Exercise -
Repeat the entries shown below with every word and mark intact.

Dataset entries:

=== Section Start ===

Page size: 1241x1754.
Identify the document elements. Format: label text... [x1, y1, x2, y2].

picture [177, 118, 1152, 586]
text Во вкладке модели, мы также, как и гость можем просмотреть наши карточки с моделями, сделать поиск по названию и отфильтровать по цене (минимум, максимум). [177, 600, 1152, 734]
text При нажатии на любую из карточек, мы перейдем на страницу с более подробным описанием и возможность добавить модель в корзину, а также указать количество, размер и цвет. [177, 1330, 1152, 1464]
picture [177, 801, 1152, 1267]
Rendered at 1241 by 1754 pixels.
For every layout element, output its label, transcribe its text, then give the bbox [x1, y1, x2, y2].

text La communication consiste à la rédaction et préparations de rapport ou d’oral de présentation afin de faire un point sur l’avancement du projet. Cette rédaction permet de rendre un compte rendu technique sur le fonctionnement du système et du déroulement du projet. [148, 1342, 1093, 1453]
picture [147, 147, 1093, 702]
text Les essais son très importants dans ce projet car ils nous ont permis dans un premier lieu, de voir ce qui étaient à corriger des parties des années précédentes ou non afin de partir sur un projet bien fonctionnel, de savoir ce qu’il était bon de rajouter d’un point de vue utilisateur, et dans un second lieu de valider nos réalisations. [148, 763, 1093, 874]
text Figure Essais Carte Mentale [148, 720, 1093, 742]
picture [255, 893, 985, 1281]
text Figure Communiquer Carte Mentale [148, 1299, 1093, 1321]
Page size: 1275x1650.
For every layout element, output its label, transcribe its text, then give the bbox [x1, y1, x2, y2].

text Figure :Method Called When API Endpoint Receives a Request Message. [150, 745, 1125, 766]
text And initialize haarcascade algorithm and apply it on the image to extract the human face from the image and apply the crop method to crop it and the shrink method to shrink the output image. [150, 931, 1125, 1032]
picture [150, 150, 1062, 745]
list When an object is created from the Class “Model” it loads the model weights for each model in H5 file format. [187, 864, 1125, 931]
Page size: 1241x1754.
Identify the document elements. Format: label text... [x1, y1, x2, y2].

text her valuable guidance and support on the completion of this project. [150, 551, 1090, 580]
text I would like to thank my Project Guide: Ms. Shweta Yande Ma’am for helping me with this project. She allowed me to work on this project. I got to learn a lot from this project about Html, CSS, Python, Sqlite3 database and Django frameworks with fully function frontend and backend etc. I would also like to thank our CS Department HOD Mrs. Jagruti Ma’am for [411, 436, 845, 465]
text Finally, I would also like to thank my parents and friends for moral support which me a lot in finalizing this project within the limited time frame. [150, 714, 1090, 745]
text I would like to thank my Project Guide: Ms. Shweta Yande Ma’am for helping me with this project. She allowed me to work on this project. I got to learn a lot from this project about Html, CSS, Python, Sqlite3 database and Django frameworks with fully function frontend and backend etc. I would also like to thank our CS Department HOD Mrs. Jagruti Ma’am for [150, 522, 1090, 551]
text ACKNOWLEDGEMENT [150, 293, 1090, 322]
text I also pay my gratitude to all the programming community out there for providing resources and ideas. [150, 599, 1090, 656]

=== Section End ===

Task output -
Page size: 1241x1754.
Identify the document elements. Format: label text... [x1, y1, x2, y2].

picture [177, 118, 1152, 586]
text Во вкладке модели, мы также, как и гость можем просмотреть наши карточки с моделями, сделать поиск по названию и отфильтровать по цене (минимум, максимум). [177, 600, 1152, 734]
text При нажатии на любую из карточек, мы перейдем на страницу с более подробным описанием и возможность добавить модель в корзину, а также указать количество, размер и цвет. [177, 1330, 1152, 1464]
picture [177, 801, 1152, 1267]
Rendered at 1241 by 1754 pixels.
For every layout element, output its label, transcribe its text, then give the bbox [x1, y1, x2, y2].

text La communication consiste à la rédaction et préparations de rapport ou d’oral de présentation afin de faire un point sur l’avancement du projet. Cette rédaction permet de rendre un compte rendu technique sur le fonctionnement du système et du déroulement du projet. [148, 1342, 1093, 1453]
picture [147, 147, 1093, 702]
text Les essais son très importants dans ce projet car ils nous ont permis dans un premier lieu, de voir ce qui étaient à corriger des parties des années précédentes ou non afin de partir sur un projet bien fonctionnel, de savoir ce qu’il était bon de rajouter d’un point de vue utilisateur, et dans un second lieu de valider nos réalisations. [148, 763, 1093, 874]
text Figure Essais Carte Mentale [148, 720, 1093, 742]
picture [255, 893, 985, 1281]
text Figure Communiquer Carte Mentale [148, 1299, 1093, 1321]
Page size: 1275x1650.
For every layout element, output its label, transcribe its text, then give the bbox [x1, y1, x2, y2].

text Figure :Method Called When API Endpoint Receives a Request Message. [150, 745, 1125, 766]
text And initialize haarcascade algorithm and apply it on the image to extract the human face from the image and apply the crop method to crop it and the shrink method to shrink the output image. [150, 931, 1125, 1032]
picture [150, 150, 1062, 745]
list When an object is created from the Class “Model” it loads the model weights for each model in H5 file format. [187, 864, 1125, 931]
Page size: 1241x1754.
Identify the document elements. Format: label text... [x1, y1, x2, y2].

text her valuable guidance and support on the completion of this project. [150, 551, 1090, 580]
text I would like to thank my Project Guide: Ms. Shweta Yande Ma’am for helping me with this project. She allowed me to work on this project. I got to learn a lot from this project about Html, CSS, Python, Sqlite3 database and Django frameworks with fully function frontend and backend etc. I would also like to thank our CS Department HOD Mrs. Jagruti Ma’am for [411, 436, 845, 465]
text Finally, I would also like to thank my parents and friends for moral support which me a lot in finalizing this project within the limited time frame. [150, 714, 1090, 745]
text I would like to thank my Project Guide: Ms. Shweta Yande Ma’am for helping me with this project. She allowed me to work on this project. I got to learn a lot from this project about Html, CSS, Python, Sqlite3 database and Django frameworks with fully function frontend and backend etc. I would also like to thank our CS Department HOD Mrs. Jagruti Ma’am for [150, 522, 1090, 551]
text ACKNOWLEDGEMENT [150, 293, 1090, 322]
text I also pay my gratitude to all the programming community out there for providing resources and ideas. [150, 599, 1090, 656]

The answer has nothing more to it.